**** Task inputs ****

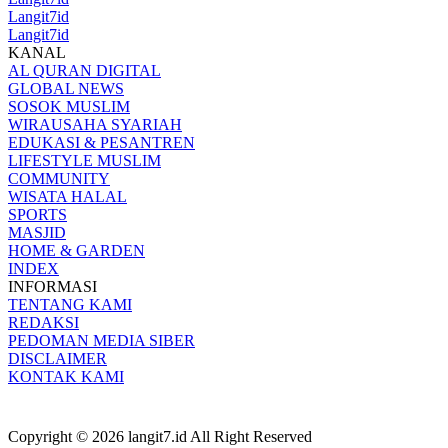
Langit7id
Langit7id
KANAL
AL QURAN DIGITAL
GLOBAL NEWS
SOSOK MUSLIM
WIRAUSAHA SYARIAH
EDUKASI & PESANTREN
LIFESTYLE MUSLIM
COMMUNITY
WISATA HALAL
SPORTS
MASJID
HOME & GARDEN
INDEX
INFORMASI
TENTANG KAMI
REDAKSI
PEDOMAN MEDIA SIBER
DISCLAIMER
KONTAK KAMI
Copyright © 2026 langit7.id All Right Reserved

****

» Problem description: Set each line of the records down again exactly as it reads. Omit the pictures.

» Exercise response:
Langit7id
Langit7id
KANAL
AL QURAN DIGITAL
GLOBAL NEWS
SOSOK MUSLIM
WIRAUSAHA SYARIAH
EDUKASI & PESANTREN
LIFESTYLE MUSLIM
COMMUNITY
WISATA HALAL
SPORTS
MASJID
HOME & GARDEN
INDEX
INFORMASI
TENTANG KAMI
REDAKSI
PEDOMAN MEDIA SIBER
DISCLAIMER
KONTAK KAMI
Copyright © 2026 langit7.id All Right Reserved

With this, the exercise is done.